Task brief: Make an exact copy of every entry, leaving the pictures out.

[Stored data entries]
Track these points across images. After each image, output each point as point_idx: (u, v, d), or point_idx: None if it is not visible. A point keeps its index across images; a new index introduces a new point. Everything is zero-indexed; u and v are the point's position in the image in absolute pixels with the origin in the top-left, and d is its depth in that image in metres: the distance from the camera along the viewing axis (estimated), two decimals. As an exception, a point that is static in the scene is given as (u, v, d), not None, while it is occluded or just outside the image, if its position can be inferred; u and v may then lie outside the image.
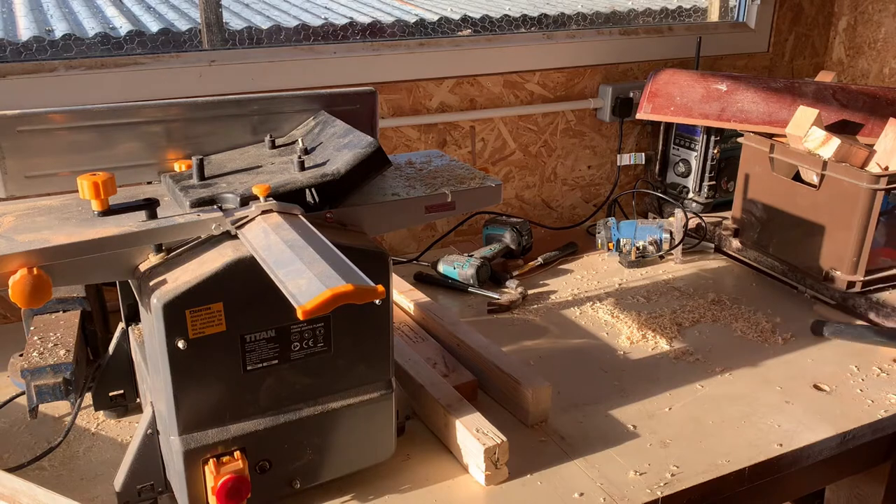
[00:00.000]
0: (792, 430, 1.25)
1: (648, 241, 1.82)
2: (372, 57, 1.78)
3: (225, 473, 0.96)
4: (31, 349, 1.16)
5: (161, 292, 0.90)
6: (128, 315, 1.19)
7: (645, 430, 1.24)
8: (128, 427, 1.25)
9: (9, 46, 1.58)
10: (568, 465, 1.16)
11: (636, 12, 2.26)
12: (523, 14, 2.12)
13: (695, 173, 2.04)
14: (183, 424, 0.95)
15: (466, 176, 1.19)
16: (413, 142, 1.88)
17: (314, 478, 1.06)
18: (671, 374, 1.41)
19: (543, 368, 1.41)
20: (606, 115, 2.08)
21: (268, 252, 0.87)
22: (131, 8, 2.00)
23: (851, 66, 2.40)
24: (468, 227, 2.00)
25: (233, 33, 1.74)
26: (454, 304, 1.66)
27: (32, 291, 0.85)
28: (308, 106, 1.21)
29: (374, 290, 0.79)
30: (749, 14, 2.31)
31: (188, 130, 1.13)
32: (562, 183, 2.14)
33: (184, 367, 0.93)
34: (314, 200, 1.02)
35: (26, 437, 1.23)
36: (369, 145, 1.06)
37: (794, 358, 1.47)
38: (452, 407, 1.17)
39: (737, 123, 1.85)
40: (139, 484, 1.04)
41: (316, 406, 1.03)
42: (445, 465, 1.16)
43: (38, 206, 1.02)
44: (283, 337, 0.98)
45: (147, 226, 0.94)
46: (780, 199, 1.74)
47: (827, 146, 1.61)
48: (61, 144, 1.06)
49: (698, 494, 1.13)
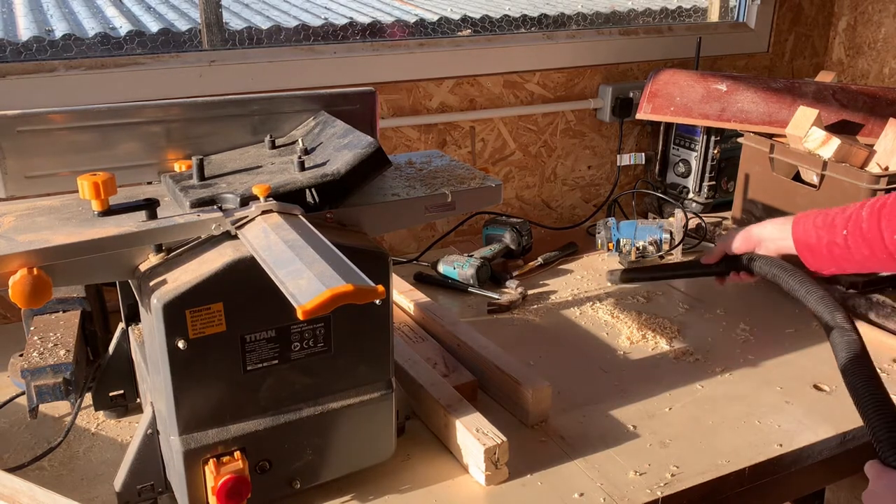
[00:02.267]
0: (792, 430, 1.25)
1: (648, 242, 1.82)
2: (372, 57, 1.78)
3: (225, 473, 0.96)
4: (31, 349, 1.16)
5: (161, 292, 0.90)
6: (128, 315, 1.19)
7: (645, 430, 1.24)
8: (128, 427, 1.25)
9: (9, 46, 1.58)
10: (568, 465, 1.16)
11: (636, 12, 2.26)
12: (523, 14, 2.13)
13: (695, 173, 2.04)
14: (183, 424, 0.95)
15: (466, 176, 1.19)
16: (413, 142, 1.88)
17: (314, 478, 1.06)
18: (671, 374, 1.41)
19: (543, 368, 1.41)
20: (606, 116, 2.08)
21: (268, 252, 0.87)
22: (131, 8, 2.00)
23: (851, 67, 2.40)
24: (468, 227, 2.00)
25: (233, 33, 1.74)
26: (454, 304, 1.66)
27: (32, 291, 0.85)
28: (308, 106, 1.21)
29: (374, 290, 0.79)
30: (749, 14, 2.31)
31: (188, 130, 1.13)
32: (562, 183, 2.14)
33: (184, 367, 0.93)
34: (314, 200, 1.02)
35: (26, 437, 1.23)
36: (369, 145, 1.06)
37: (794, 358, 1.47)
38: (452, 407, 1.17)
39: (737, 123, 1.85)
40: (139, 484, 1.04)
41: (316, 406, 1.03)
42: (445, 465, 1.16)
43: (38, 206, 1.02)
44: (283, 337, 0.98)
45: (147, 226, 0.93)
46: (780, 199, 1.74)
47: (827, 146, 1.61)
48: (61, 144, 1.06)
49: (698, 494, 1.13)
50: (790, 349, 1.49)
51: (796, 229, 1.28)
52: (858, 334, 1.11)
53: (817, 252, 1.25)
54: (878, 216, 1.19)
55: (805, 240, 1.26)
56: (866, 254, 1.20)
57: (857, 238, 1.20)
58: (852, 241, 1.20)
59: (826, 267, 1.26)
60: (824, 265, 1.26)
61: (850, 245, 1.20)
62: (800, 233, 1.28)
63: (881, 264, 1.23)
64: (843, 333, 1.11)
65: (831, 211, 1.26)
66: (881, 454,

Task answer:
Track these points across images. After each image, output each point as point_idx: (u, v, d), or point_idx: None if it is not visible. A point keeps its index across images; a new index introduces a new point. Everything is zero-indexed; u and v are the point's position in the image in absolute pixels with the origin in the top-left, and d is its depth in that image in metres: the distance from the camera along the viewing axis (estimated), two decimals. As an exception, a point that is static in the scene is given as (u, v, d), not None, while it is occluded or just outside the image, if its position can be inferred; u and v may then lie outside the image.
[00:00.000]
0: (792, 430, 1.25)
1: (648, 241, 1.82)
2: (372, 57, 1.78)
3: (225, 473, 0.96)
4: (31, 349, 1.16)
5: (161, 292, 0.90)
6: (128, 315, 1.19)
7: (645, 430, 1.24)
8: (128, 427, 1.25)
9: (9, 46, 1.58)
10: (568, 465, 1.16)
11: (636, 12, 2.26)
12: (523, 14, 2.12)
13: (695, 173, 2.04)
14: (183, 424, 0.95)
15: (466, 176, 1.19)
16: (413, 142, 1.88)
17: (314, 478, 1.06)
18: (671, 374, 1.41)
19: (543, 368, 1.41)
20: (606, 115, 2.08)
21: (268, 252, 0.87)
22: (131, 8, 2.00)
23: (851, 66, 2.40)
24: (468, 227, 2.00)
25: (233, 33, 1.74)
26: (454, 304, 1.66)
27: (32, 291, 0.85)
28: (308, 106, 1.21)
29: (374, 290, 0.79)
30: (749, 14, 2.31)
31: (188, 130, 1.13)
32: (562, 183, 2.14)
33: (184, 367, 0.93)
34: (314, 200, 1.02)
35: (26, 437, 1.23)
36: (369, 145, 1.06)
37: (794, 358, 1.47)
38: (452, 407, 1.17)
39: (737, 123, 1.85)
40: (139, 484, 1.04)
41: (316, 406, 1.03)
42: (445, 465, 1.16)
43: (38, 206, 1.02)
44: (283, 337, 0.98)
45: (147, 226, 0.94)
46: (780, 199, 1.74)
47: (827, 146, 1.61)
48: (61, 144, 1.06)
49: (698, 494, 1.13)
[00:02.267]
0: (792, 430, 1.25)
1: (648, 242, 1.82)
2: (372, 57, 1.78)
3: (225, 473, 0.96)
4: (31, 349, 1.16)
5: (161, 292, 0.90)
6: (128, 315, 1.19)
7: (645, 430, 1.24)
8: (128, 427, 1.25)
9: (9, 46, 1.58)
10: (568, 465, 1.16)
11: (636, 12, 2.26)
12: (523, 14, 2.13)
13: (695, 173, 2.04)
14: (183, 424, 0.95)
15: (466, 176, 1.19)
16: (413, 142, 1.88)
17: (314, 478, 1.06)
18: (671, 374, 1.41)
19: (543, 368, 1.41)
20: (606, 116, 2.08)
21: (268, 252, 0.87)
22: (131, 8, 2.00)
23: (851, 67, 2.40)
24: (468, 227, 2.00)
25: (233, 33, 1.74)
26: (454, 304, 1.66)
27: (32, 291, 0.85)
28: (308, 106, 1.21)
29: (374, 290, 0.79)
30: (749, 14, 2.31)
31: (188, 130, 1.13)
32: (562, 183, 2.14)
33: (184, 367, 0.93)
34: (314, 200, 1.02)
35: (26, 437, 1.23)
36: (369, 145, 1.06)
37: (794, 358, 1.47)
38: (452, 407, 1.17)
39: (737, 123, 1.85)
40: (139, 484, 1.04)
41: (316, 406, 1.03)
42: (445, 465, 1.16)
43: (38, 206, 1.02)
44: (283, 337, 0.98)
45: (147, 226, 0.93)
46: (780, 199, 1.74)
47: (827, 146, 1.61)
48: (61, 144, 1.06)
49: (698, 494, 1.13)
50: (790, 349, 1.49)
51: (796, 229, 1.28)
52: (858, 334, 1.11)
53: (817, 252, 1.25)
54: (878, 216, 1.19)
55: (805, 240, 1.26)
56: (866, 254, 1.20)
57: (857, 238, 1.20)
58: (852, 241, 1.20)
59: (826, 267, 1.26)
60: (824, 265, 1.26)
61: (850, 245, 1.20)
62: (800, 233, 1.28)
63: (881, 264, 1.23)
64: (843, 333, 1.11)
65: (831, 211, 1.26)
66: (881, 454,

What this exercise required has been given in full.